Top of Input data
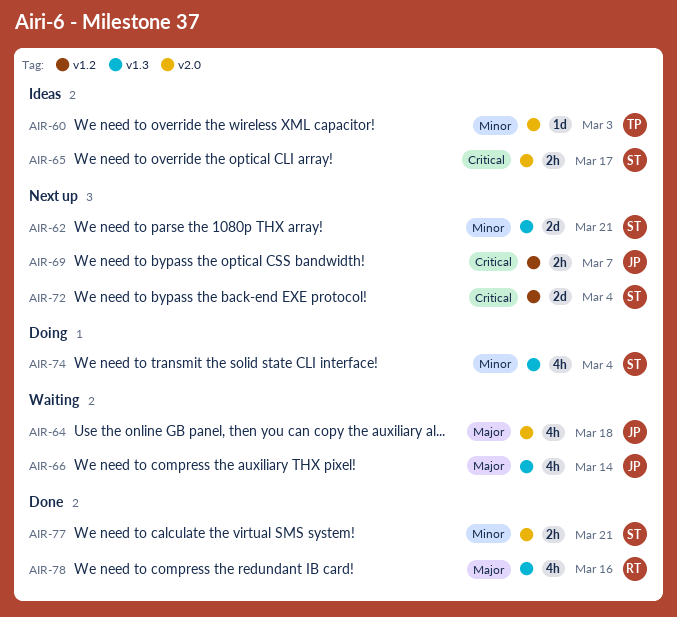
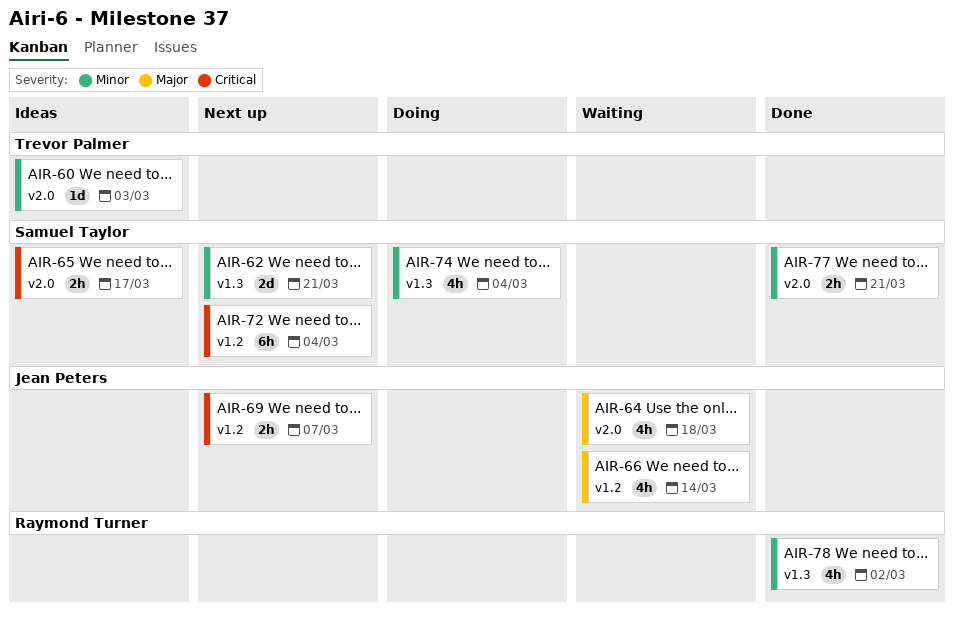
AIR-66, label: v1.3 -> v1.2
AIR-72, estimate: 2d -> 6h
AIR-78, priority: Major -> Minor
AIR-78, due: Mar 16 -> Mar 2

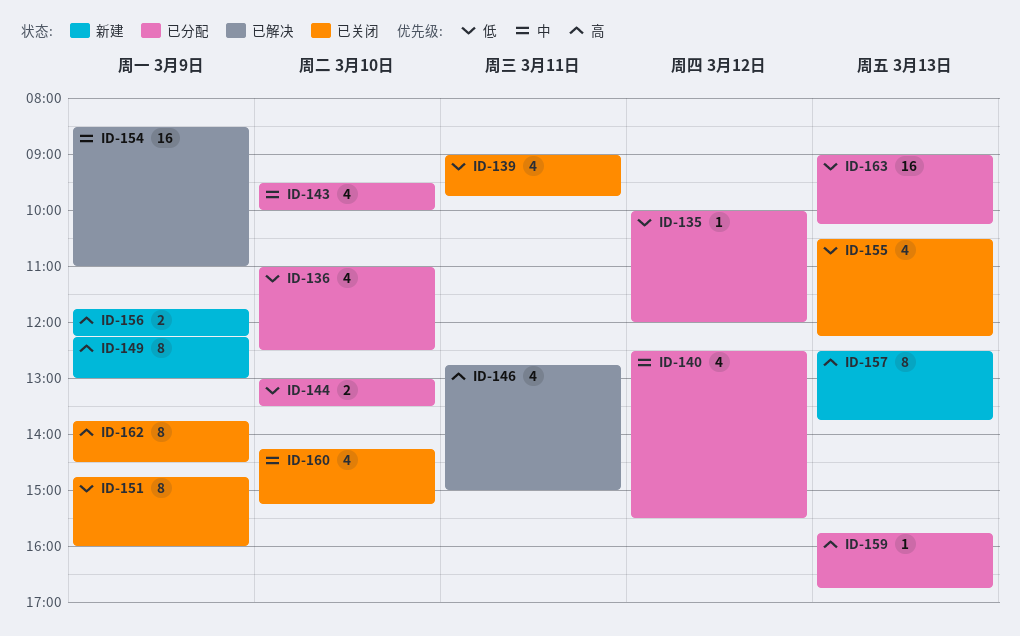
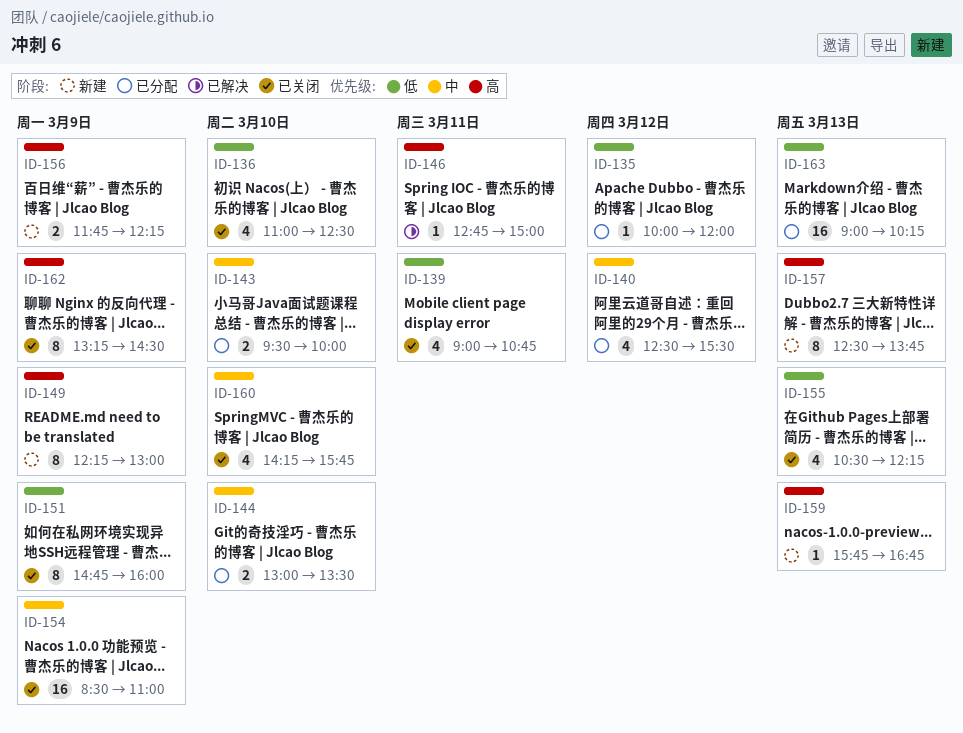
ID-136, status: 已分配 -> 已关闭
ID-139, ends: 09:45 -> 10:45
ID-143, estimate: 4 -> 2
ID-144, priority: 低 -> 中
ID-146, estimate: 4 -> 1
ID-154, status: 已解决 -> 已关闭
ID-159, status: 已分配 -> 新建
ID-160, ends: 15:15 -> 15:45
ID-162, begins: 13:45 -> 13:15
Bottom of Input data
Exercise: Print exactly and only the lines that start at the line with "ID-139, ends: 09:45 -> 10:45" and run through the end of the listing above.

Response for this exercise:
ID-139, ends: 09:45 -> 10:45
ID-143, estimate: 4 -> 2
ID-144, priority: 低 -> 中
ID-146, estimate: 4 -> 1
ID-154, status: 已解决 -> 已关闭
ID-159, status: 已分配 -> 新建
ID-160, ends: 15:15 -> 15:45
ID-162, begins: 13:45 -> 13:15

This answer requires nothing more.